Plon-Nourrit et Cie (2p. 132-133).


X


Comme il s’éloignait, on vit entrer dans le palais une belle demoiselle qui portait un écu sous une housse et qui demanda de parler à la reine.

— Dame, lui dit-elle, celle qui m’envoie vous prie de bien garder cet écu, car il vous guérira de votre plus grande douleur et marquera votre plus grande joie.

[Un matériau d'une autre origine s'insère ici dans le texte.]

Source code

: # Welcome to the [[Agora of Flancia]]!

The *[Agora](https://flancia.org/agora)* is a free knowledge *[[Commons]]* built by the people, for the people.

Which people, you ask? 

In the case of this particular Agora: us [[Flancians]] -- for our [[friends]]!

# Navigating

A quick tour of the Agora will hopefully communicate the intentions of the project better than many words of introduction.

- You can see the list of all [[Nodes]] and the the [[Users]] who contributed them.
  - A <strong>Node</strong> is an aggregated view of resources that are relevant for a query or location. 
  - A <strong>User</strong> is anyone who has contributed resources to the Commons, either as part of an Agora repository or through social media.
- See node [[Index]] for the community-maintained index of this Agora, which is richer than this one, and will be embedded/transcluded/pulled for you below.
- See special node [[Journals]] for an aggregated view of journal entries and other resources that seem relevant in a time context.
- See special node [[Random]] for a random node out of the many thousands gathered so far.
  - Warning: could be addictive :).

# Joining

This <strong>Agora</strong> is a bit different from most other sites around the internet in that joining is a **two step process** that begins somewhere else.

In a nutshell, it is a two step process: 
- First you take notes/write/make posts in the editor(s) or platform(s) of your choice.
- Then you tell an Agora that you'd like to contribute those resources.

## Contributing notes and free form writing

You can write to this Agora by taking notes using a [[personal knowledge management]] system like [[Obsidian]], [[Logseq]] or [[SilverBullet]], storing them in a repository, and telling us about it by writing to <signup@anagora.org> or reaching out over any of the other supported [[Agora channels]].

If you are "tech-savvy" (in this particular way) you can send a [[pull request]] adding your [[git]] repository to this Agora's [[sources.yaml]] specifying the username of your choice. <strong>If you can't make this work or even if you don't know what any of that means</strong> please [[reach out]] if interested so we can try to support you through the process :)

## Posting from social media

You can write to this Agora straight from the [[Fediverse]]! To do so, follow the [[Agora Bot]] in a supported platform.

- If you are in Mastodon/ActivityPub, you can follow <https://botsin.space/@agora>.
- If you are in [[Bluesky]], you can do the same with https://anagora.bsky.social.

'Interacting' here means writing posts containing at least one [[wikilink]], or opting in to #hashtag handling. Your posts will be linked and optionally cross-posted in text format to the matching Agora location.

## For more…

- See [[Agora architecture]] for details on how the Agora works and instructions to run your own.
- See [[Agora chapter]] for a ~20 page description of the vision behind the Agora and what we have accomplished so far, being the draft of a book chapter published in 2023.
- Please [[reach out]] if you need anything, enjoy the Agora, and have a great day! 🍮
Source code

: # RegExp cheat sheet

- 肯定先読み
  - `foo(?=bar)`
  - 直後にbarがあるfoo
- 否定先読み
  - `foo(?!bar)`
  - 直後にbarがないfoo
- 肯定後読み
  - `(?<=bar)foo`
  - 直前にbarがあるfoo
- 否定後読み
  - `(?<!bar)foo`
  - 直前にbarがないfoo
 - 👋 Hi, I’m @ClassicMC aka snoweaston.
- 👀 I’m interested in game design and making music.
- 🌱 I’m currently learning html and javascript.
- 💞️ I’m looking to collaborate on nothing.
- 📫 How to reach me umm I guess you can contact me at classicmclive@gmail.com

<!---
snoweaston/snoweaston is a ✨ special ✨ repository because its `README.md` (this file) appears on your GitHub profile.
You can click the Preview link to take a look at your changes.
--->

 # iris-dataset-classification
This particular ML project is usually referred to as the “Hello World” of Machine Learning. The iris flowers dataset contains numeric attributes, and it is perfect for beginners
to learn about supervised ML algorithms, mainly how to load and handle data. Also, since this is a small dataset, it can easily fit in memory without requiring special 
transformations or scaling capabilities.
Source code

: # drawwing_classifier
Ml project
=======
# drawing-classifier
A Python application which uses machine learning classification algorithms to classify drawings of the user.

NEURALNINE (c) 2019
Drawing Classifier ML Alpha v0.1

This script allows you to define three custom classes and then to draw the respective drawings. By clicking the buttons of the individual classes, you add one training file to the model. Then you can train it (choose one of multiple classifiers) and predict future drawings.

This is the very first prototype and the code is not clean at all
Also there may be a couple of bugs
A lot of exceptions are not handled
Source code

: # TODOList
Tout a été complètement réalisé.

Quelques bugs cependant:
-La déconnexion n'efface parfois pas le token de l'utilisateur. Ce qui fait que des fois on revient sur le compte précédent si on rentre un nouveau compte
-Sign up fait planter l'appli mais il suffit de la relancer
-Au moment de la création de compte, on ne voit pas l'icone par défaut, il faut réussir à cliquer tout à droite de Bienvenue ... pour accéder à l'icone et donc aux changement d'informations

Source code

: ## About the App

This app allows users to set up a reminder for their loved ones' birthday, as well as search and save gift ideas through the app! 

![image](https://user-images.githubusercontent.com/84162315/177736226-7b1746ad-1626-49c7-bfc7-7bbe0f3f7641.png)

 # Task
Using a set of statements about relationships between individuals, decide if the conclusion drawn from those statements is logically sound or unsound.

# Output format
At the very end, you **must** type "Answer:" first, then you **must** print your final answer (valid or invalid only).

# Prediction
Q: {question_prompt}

La reine prit l’écu et vit qu’il était fendu en deux parties que maintenait seule la boucle, de telle façon que l’on pouvait passer toute la main par la brisure. Sur l’une des moitiés était peint un chevalier tout armé fors la tête, et sur l’autre une belle dame, et tous deux se tenaient par le col et se fussent tendrement baisés, s’ils n’eussent été séparés par la fente.

— Dame, reprit la pucelle, ce chevalier, qui est le meilleur du monde, a tant fait que cette dame lui a donné son amour. Mais il n’y a encore eu entre eux que le baiser et l’accoler. Quand il y aura eu davantage, les deux parties de l’écu se joindront.

La reine demanda à la demoiselle par qui elle était envoyée, et l’autre lui dit que c’était par la Dame du Lac. À ce nom, la reine lui fit mille caresses, mais elle tenta vainement de la retenir : la pucelle voulut repartir sur-le-champ.